I drove that Honda Pilot through the miniature ancient village and up the mountain like an absolute boss, managed to control the speed of my walk to that of a normal person, asked which floor he was being treated on, and got on the elevator. I still can’t believe they let me up. When I got to his area, the nurse at the desk said I couldn’t see him. Because he wasn’t there. He was on his way to Walter Reed.


Last summer, when my heart started beating so hard and fast that I thought I was going to pass out, I thought it was to do with some medicine I’d been on. It wasn’t. When it continued happening for the next two months, I thought there was something wrong with my heart. Seeing it pump so hard my pajama shirt moved as I lay perfectly still, having woken from a dreamless sleep at 2am was terrifying. Not knowing why was worse. There was no good reason for it.

Miscarriages, being robbed, care-taking, vandalism of one’s home, performing the Heimlich maneuver, international moves, war, driving a minivan in Haworth, public speaking–THESE are good reasons for body wracking anxiety. These are all things I’ve experienced without my heart exploding. Turns out, “staying home with my own family for a prolonged period of time” is up there with “defending strangers from assailants in Hawaiian alleys.”
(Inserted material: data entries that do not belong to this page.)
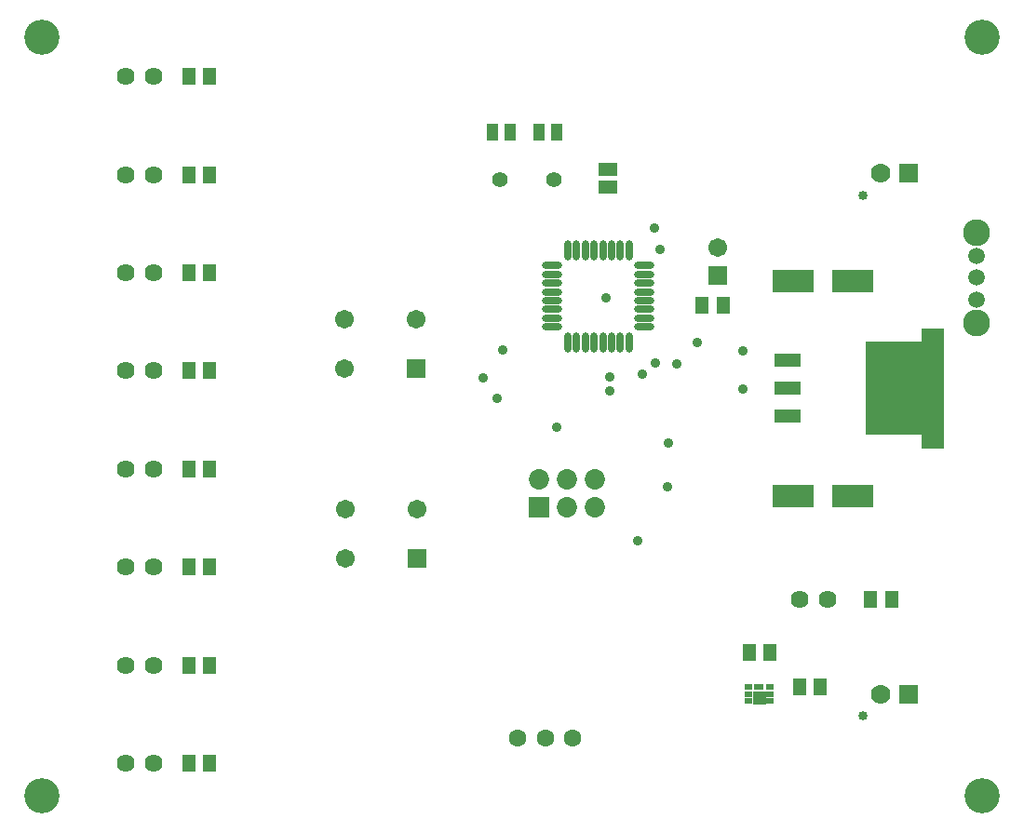
<source format=gts>
G04*
G04 #@! TF.GenerationSoftware,Altium Limited,Altium Designer,21.9.2 (33)*
G04*
G04 Layer_Color=8388736*
%FSLAX44Y44*%
%MOMM*%
G71*
G04*
G04 #@! TF.SameCoordinates,0E528642-7EEA-4571-B266-ABD313229C03*
G04*
G04*
G04 #@! TF.FilePolarity,Negative*
G04*
G01*
G75*
%ADD29R,1.1532X1.6032*%
%ADD30O,1.8532X0.6532*%
%ADD31O,0.6532X1.8532*%
%ADD32R,1.2032X1.1532*%
%ADD33R,0.9532X0.5032*%
%ADD34R,0.6532X0.5032*%
%ADD35R,2.1132X1.4382*%
%ADD36R,7.2032X8.5332*%
%ADD37R,2.3632X1.2732*%
%ADD38R,1.1132X1.5932*%
%ADD39R,1.6732X1.2232*%
%ADD40R,3.7532X2.0032*%
%ADD41C,1.6032*%
%ADD42C,1.5032*%
%ADD43C,2.4532*%
%ADD44R,1.7032X1.7032*%
%ADD45C,1.7032*%
%ADD46C,1.6192*%
%ADD47R,1.7032X1.7032*%
%ADD48C,1.4032*%
%ADD49R,1.8532X1.8532*%
%ADD50C,1.8532*%
%ADD51R,1.7782X1.7782*%
%ADD52C,1.7782*%
%ADD53C,0.8532*%
%ADD54C,3.2032*%
%ADD55C,0.9032*%
D29*
X620500Y-264000D02*
D03*
X639500D02*
D03*
X773500Y-531250D02*
D03*
X792500D02*
D03*
X727930Y-611380D02*
D03*
X708930D02*
D03*
X663210Y-579630D02*
D03*
X682210D02*
D03*
X153500Y-55990D02*
D03*
X172500D02*
D03*
X153500Y-145209D02*
D03*
X172500D02*
D03*
X153500Y-234427D02*
D03*
X172500D02*
D03*
X153500Y-323646D02*
D03*
X172500D02*
D03*
X153500Y-412864D02*
D03*
X172500D02*
D03*
X153500Y-502083D02*
D03*
X172500D02*
D03*
X153500Y-591301D02*
D03*
X172500D02*
D03*
X153500Y-680520D02*
D03*
X172500D02*
D03*
D30*
X568050Y-227780D02*
D03*
Y-235780D02*
D03*
Y-243780D02*
D03*
Y-251780D02*
D03*
Y-259780D02*
D03*
Y-267780D02*
D03*
Y-275780D02*
D03*
Y-283780D02*
D03*
X484050D02*
D03*
Y-275780D02*
D03*
Y-267780D02*
D03*
Y-259780D02*
D03*
Y-251780D02*
D03*
Y-243780D02*
D03*
Y-235780D02*
D03*
Y-227780D02*
D03*
D31*
X554050Y-297780D02*
D03*
X546050D02*
D03*
X538050D02*
D03*
X530050D02*
D03*
X522050D02*
D03*
X514050D02*
D03*
X506050D02*
D03*
X498050D02*
D03*
Y-213780D02*
D03*
X506050D02*
D03*
X514050D02*
D03*
X522050D02*
D03*
X530050D02*
D03*
X538050D02*
D03*
X546050D02*
D03*
X554050D02*
D03*
D32*
X672510Y-620980D02*
D03*
D33*
X671560Y-611230D02*
D03*
D34*
X662760Y-624230D02*
D03*
Y-617730D02*
D03*
Y-611230D02*
D03*
X682260D02*
D03*
Y-617730D02*
D03*
Y-624230D02*
D03*
D35*
X829950Y-291775D02*
D03*
Y-387425D02*
D03*
D36*
X804500Y-339600D02*
D03*
D37*
X697800Y-365000D02*
D03*
Y-339600D02*
D03*
Y-314200D02*
D03*
D38*
X471670Y-106640D02*
D03*
X488070D02*
D03*
X446160D02*
D03*
X429760D02*
D03*
D39*
X534750Y-140250D02*
D03*
Y-156250D02*
D03*
D40*
X703520Y-241810D02*
D03*
X757520D02*
D03*
X703520Y-437390D02*
D03*
X757520D02*
D03*
D41*
X502620Y-657380D02*
D03*
X477620D02*
D03*
X452620D02*
D03*
D42*
X870000Y-259000D02*
D03*
Y-239000D02*
D03*
Y-219000D02*
D03*
D43*
Y-280000D02*
D03*
Y-198000D02*
D03*
D44*
X360250Y-321750D02*
D03*
X360840Y-494520D02*
D03*
D45*
X295250Y-321750D02*
D03*
X360250Y-276750D02*
D03*
X295250D02*
D03*
X295840Y-449520D02*
D03*
X360840D02*
D03*
X295840Y-494520D02*
D03*
X634500Y-211600D02*
D03*
D46*
X121090Y-55990D02*
D03*
X95690D02*
D03*
Y-145209D02*
D03*
X121090D02*
D03*
Y-234427D02*
D03*
X95690D02*
D03*
Y-323646D02*
D03*
X121090D02*
D03*
Y-412864D02*
D03*
X95690D02*
D03*
Y-502083D02*
D03*
X121090D02*
D03*
Y-591301D02*
D03*
X95690D02*
D03*
Y-680520D02*
D03*
X121090D02*
D03*
X734330Y-531370D02*
D03*
X708930D02*
D03*
D47*
X634500Y-237000D02*
D03*
D48*
X436420Y-149820D02*
D03*
X485220D02*
D03*
D49*
X472350Y-448050D02*
D03*
D50*
Y-422650D02*
D03*
X497750Y-448050D02*
D03*
Y-422650D02*
D03*
X523150Y-448050D02*
D03*
Y-422650D02*
D03*
D51*
X807990Y-617730D02*
D03*
Y-144020D02*
D03*
D52*
X782990Y-617730D02*
D03*
Y-144020D02*
D03*
D53*
X766990Y-637730D02*
D03*
Y-164020D02*
D03*
D54*
X875000Y-20000D02*
D03*
Y-710000D02*
D03*
X20000D02*
D03*
Y-20000D02*
D03*
D55*
X421000Y-330000D02*
D03*
X657500Y-305250D02*
D03*
X597250Y-317000D02*
D03*
X577750Y-316750D02*
D03*
X532750Y-257250D02*
D03*
X657750Y-340250D02*
D03*
X562000Y-478500D02*
D03*
X439250Y-305000D02*
D03*
X565750Y-327000D02*
D03*
X536500Y-329250D02*
D03*
X434000Y-348500D02*
D03*
X536250Y-342000D02*
D03*
X582500Y-213250D02*
D03*
X590000Y-389500D02*
D03*
X589250Y-428750D02*
D03*
X577250Y-193500D02*
D03*
X616250Y-297500D02*
D03*
X487750Y-375000D02*
D03*
M02*

</source>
Leaving Landstuhl that afternoon, having failed in my impulsive mission, I felt a weird mix of disappointment and relief. I hadn’t wanted to control my face if he was in really bad shape. I didn’t know what to say other than, “I love my brother. I love my husband. I know you’re not them, but you’re all I can see right now, so therefore I love you too.” I didn’t know much, but I was fairly certain that would have freaked him right the hell out.

I was glad he was gone, on his way to better help, closer to the ones who really did love him. I was glad I wouldn’t see him. He needed to see and be seen by different eyes.


Jessica is a big deal. Credit where credit is due. Fear with no face is the worst kind. Trying to find comfort in half a face is difficult. But the eyes have been there the whole time. We may not feel we have a voice, or anything to say if we had one. There isn’t always much we can do, but we can see and are seen.

The name Jessica means “foresighted; to see before.” If anything good has come of her it is that we’ve definitely been shown what is needed in the future: better care of ourselves, more attention to others, gratitude for what we have, and more than all of that–focus on how little we actually control and how badly it works out when we try to do it ourselves. I needed Jessica to close my mouth and open my eyes. Sometimes seeing IS doing. Jessica has directed my eyes to my heart and all that’s still wrong with it.

But Jessica, and I mean this with the utmost respect, don’t let the door hit your ass on the way out.